WHAT NEEDS TO BE DONE
Below is a listing; repeat exactly the lines from the one containing "Table 1. Chemical" to the one containing "Figure 9. Simulation", both included.

DATASET RECORDS
**********
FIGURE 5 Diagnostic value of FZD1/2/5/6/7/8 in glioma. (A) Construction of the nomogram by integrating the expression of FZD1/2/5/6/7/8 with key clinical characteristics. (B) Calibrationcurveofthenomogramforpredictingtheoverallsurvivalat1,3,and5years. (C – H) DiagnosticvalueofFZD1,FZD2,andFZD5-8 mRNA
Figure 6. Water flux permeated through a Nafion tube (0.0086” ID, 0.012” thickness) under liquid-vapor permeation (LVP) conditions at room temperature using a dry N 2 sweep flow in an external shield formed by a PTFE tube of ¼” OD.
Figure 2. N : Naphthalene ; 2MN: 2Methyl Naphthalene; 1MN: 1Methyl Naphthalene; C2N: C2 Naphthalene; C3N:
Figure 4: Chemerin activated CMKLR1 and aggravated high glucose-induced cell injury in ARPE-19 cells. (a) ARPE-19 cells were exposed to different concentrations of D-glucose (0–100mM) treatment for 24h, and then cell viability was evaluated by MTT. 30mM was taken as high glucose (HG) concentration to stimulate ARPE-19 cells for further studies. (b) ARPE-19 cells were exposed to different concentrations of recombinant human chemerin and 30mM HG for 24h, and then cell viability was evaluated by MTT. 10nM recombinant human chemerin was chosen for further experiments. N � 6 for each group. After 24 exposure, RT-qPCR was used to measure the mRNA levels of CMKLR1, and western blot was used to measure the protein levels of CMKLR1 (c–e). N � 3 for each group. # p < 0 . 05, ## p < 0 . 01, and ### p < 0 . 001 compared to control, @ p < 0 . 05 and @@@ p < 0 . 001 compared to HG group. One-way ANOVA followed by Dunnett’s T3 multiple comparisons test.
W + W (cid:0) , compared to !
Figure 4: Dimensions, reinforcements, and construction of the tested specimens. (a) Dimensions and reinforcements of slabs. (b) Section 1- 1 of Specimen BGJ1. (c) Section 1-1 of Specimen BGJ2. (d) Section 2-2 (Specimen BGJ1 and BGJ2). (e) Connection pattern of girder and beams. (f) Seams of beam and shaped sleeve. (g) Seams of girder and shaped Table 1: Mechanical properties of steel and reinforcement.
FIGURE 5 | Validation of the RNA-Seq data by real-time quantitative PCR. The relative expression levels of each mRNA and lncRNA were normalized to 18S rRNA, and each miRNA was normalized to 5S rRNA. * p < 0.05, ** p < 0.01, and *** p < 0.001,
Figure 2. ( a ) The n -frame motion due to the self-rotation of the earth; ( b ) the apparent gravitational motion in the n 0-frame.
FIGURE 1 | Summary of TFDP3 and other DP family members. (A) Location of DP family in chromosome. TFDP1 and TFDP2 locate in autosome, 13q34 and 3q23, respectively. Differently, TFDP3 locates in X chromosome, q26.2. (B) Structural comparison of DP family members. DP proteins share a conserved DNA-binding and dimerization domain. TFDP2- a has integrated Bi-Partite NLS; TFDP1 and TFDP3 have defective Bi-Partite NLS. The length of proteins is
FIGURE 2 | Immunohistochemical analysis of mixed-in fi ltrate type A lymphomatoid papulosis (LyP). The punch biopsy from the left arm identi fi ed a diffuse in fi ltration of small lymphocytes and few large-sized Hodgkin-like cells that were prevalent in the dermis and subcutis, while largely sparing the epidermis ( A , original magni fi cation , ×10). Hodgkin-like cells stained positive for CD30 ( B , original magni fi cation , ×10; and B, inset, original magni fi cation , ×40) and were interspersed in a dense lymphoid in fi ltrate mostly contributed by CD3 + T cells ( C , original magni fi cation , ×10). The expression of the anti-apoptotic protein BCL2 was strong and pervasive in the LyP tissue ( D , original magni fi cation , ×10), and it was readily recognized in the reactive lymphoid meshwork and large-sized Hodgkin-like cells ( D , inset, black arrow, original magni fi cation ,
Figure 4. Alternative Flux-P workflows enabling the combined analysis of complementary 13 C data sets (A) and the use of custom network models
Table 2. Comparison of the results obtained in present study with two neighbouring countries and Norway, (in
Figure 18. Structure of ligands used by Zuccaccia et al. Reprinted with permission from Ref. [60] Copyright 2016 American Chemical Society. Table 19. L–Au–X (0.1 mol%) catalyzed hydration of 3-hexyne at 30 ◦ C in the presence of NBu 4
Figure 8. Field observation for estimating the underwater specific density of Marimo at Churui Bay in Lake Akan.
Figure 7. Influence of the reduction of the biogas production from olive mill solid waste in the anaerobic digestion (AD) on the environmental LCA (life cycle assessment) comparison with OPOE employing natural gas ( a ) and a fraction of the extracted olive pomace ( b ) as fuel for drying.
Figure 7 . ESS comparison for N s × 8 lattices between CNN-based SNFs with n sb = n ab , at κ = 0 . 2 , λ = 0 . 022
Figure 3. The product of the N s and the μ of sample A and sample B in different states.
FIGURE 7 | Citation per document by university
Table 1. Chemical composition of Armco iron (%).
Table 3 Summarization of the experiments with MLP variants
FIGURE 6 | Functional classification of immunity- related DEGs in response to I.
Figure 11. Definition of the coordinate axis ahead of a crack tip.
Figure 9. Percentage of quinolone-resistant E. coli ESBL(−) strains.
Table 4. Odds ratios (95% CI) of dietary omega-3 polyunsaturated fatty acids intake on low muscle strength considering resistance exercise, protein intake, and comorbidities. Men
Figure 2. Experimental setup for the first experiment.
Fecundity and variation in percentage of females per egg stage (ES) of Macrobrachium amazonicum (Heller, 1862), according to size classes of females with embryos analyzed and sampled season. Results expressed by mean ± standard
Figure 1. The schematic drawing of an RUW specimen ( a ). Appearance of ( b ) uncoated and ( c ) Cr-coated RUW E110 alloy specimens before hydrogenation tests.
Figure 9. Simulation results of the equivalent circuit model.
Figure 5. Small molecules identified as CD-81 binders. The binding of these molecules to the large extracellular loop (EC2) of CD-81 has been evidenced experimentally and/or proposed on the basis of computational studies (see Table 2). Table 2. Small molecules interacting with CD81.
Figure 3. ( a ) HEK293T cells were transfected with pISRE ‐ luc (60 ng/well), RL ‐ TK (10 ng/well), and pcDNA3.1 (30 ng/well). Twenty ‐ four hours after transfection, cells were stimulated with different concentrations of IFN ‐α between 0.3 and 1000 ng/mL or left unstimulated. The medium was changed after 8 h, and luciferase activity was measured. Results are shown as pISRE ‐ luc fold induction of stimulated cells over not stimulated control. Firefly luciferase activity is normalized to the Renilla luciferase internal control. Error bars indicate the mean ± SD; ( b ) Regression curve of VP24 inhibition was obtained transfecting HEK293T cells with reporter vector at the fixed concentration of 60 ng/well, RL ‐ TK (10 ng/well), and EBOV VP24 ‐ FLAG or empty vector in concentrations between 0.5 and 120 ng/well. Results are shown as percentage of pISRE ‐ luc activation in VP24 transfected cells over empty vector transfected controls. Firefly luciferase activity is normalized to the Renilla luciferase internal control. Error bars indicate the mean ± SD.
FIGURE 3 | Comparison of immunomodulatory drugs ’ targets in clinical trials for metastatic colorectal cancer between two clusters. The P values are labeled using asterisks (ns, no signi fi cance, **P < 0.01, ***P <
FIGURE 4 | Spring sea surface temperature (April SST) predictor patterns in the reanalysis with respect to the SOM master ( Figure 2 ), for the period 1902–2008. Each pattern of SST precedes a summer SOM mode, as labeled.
**********
SOLUTION TO THE EXERCISE
Table 1. Chemical composition of Armco iron (%).
Table 3 Summarization of the experiments with MLP variants
FIGURE 6 | Functional classification of immunity- related DEGs in response to I.
Figure 11. Definition of the coordinate axis ahead of a crack tip.
Figure 9. Percentage of quinolone-resistant E. coli ESBL(−) strains.
Table 4. Odds ratios (95% CI) of dietary omega-3 polyunsaturated fatty acids intake on low muscle strength considering resistance exercise, protein intake, and comorbidities. Men
Figure 2. Experimental setup for the first experiment.
Fecundity and variation in percentage of females per egg stage (ES) of Macrobrachium amazonicum (Heller, 1862), according to size classes of females with embryos analyzed and sampled season. Results expressed by mean ± standard
Figure 1. The schematic drawing of an RUW specimen ( a ). Appearance of ( b ) uncoated and ( c ) Cr-coated RUW E110 alloy specimens before hydrogenation tests.
Figure 9. Simulation results of the equivalent circuit model.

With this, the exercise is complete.